Here you are again. It’s a few months post-breakup and you’ve been working hard to forget your ex. You’re spending time with friends, going to the gym, crushing it at work, and… ”bzzz bzzz.” Here he is to fuck it all up.
The “I miss you” text message post-breakup is both a beautiful and terrible thing. On one hand, it makes you feel validated about the relationship. Clearly he still thinks about you and all the nights you spent crying weren’t just for nothing. But it can also be very toxic and detrimental to the progress you have made to get past the breakup. You’ve been hoping and waiting to hear from him, and now that you have, there are many reasons why you need to ignore that “I miss you” text message.

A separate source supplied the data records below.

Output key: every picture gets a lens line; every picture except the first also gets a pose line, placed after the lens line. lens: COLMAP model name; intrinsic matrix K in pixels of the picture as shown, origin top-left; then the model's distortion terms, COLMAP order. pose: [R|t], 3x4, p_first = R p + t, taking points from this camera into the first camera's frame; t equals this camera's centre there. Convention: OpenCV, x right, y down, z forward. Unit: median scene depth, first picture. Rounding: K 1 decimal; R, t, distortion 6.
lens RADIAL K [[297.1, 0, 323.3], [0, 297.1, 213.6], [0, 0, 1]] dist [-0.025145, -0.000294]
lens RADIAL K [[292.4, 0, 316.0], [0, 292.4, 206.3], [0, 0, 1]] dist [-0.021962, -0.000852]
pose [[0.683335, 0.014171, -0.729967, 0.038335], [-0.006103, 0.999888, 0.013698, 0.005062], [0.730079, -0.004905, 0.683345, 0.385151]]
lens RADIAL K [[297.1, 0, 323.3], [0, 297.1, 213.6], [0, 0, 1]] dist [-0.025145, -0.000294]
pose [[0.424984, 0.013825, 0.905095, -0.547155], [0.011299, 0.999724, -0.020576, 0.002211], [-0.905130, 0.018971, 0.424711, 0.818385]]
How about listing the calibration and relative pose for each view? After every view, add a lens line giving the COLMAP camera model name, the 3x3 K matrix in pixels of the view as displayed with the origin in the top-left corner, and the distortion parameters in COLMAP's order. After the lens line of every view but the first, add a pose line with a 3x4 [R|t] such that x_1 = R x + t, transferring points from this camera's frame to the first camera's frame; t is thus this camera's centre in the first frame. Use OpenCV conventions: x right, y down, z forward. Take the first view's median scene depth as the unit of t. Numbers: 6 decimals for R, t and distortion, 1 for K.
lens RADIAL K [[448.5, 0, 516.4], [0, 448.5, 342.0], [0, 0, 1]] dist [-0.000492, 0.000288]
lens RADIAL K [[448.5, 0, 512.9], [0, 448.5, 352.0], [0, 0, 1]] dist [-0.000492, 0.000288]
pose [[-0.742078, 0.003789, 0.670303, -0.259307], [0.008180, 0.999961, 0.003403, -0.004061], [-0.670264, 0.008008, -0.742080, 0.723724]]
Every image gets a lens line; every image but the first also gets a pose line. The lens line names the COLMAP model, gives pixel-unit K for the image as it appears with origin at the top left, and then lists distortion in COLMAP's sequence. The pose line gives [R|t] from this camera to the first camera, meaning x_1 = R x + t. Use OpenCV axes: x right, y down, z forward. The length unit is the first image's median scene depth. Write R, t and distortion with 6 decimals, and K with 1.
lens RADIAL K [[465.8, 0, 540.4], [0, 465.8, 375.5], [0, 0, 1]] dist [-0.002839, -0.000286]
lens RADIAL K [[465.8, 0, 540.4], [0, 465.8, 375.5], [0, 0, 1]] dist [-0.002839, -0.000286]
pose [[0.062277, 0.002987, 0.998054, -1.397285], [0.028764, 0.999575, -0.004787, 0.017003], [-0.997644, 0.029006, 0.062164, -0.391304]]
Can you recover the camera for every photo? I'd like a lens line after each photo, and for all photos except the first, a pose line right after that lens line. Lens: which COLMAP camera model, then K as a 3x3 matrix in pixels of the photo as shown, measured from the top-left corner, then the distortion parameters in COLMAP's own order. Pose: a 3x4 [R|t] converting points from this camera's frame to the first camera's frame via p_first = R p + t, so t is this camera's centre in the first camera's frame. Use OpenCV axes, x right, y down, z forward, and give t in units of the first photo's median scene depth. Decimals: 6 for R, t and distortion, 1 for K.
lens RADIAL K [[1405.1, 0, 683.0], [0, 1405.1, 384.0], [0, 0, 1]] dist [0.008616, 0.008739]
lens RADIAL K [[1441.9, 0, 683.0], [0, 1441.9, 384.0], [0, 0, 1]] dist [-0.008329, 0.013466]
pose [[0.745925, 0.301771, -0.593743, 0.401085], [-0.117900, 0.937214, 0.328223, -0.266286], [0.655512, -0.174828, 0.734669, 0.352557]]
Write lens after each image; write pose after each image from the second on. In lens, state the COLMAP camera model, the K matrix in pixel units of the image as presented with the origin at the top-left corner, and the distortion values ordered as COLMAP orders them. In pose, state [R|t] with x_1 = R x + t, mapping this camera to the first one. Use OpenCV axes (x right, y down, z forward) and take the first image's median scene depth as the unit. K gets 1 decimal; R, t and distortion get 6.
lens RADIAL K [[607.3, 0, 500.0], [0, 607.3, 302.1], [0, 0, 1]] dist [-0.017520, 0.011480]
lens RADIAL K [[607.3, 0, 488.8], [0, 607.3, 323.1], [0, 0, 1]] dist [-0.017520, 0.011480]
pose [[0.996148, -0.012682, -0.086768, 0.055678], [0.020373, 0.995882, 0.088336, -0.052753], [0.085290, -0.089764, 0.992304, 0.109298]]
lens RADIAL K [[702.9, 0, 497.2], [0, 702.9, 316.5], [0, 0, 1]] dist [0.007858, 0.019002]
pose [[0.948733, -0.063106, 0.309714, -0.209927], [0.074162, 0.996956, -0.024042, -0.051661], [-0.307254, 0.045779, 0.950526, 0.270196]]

1. He’s doing it to boost his own ego
Alright, ladies, you know you’ve done this too. You start feeling insecure, so you put out feelers to receive some positive feedback. The “I miss you” text is the virtual version of “Do I look fat in this dress?’ He’s baiting you. He hopes that by reaching out with vulnerable sentiment, you will delve into a lengthy conversation about how wonderful he is and all the reasons you miss him. This brief conversation might feel therapeutic, but once he gets the validation he’s looking for, he’ll disappear again.
2. He’s testing you
Sometimes the “I miss you” text is a form of manipulation. He wants to see if he has the power to screw you over, and then reenter your life whenever he feels like it. Shut this down immediately. By letting him back into your life, you send the message that he can control you.
3. Things fell apart with the other girl, so he’s defaulting back to you
This is the most brutal and most likely cause of the “I miss you” text. Men and women grieve breakups differently. Women take time to be alone, understand what went wrong, and get back into the dating scene once they’ve recovered. Men will find a new girlfriend on their way out of your apartment. They move on fast.
While this can be a huge slap in the face for you, it generally backfires for them as well. In the rebound hookup, men aren’t looking for partnership qualities, but rather someone who can fill the void right now. As time goes on, they will start to see that the person they rushed into dating isn’t actually someone they could be with long-term. That’s when they’ll start missing you.
If your partner moved on quickly post-breakup, the “I miss you” text feels AMAZING. It makes you feel validated, like you won. But you still need to ignore this text. Remember how awful it felt to see that he moved on to someone else so fast. How he disrespected the relationship that you believed to be meaningful. Let him know that you aren’t a woman he can throw away and come back to when the others don’t work out.
4. He hasn’t changed, but you have
The “I miss you” text has a way of surfacing just as you start to feel better. You’ve put in the hard work to recover and he doesn’t like to see you moving on. Maybe you ran into each other and you seemed happy, or maybe he heard through a friend that you’re seeing someone new. Either way, you don’t need him anymore and he can’t stand it. The “I miss you” text is his attempt to derail the progress you’ve made and make himself feel important again. Don’t allow this. You have worked hard to find yourself again, to love yourself when you felt like no one else did. You took care of yourself when he couldn’t and he’s not worth losing the strength that you’ve found.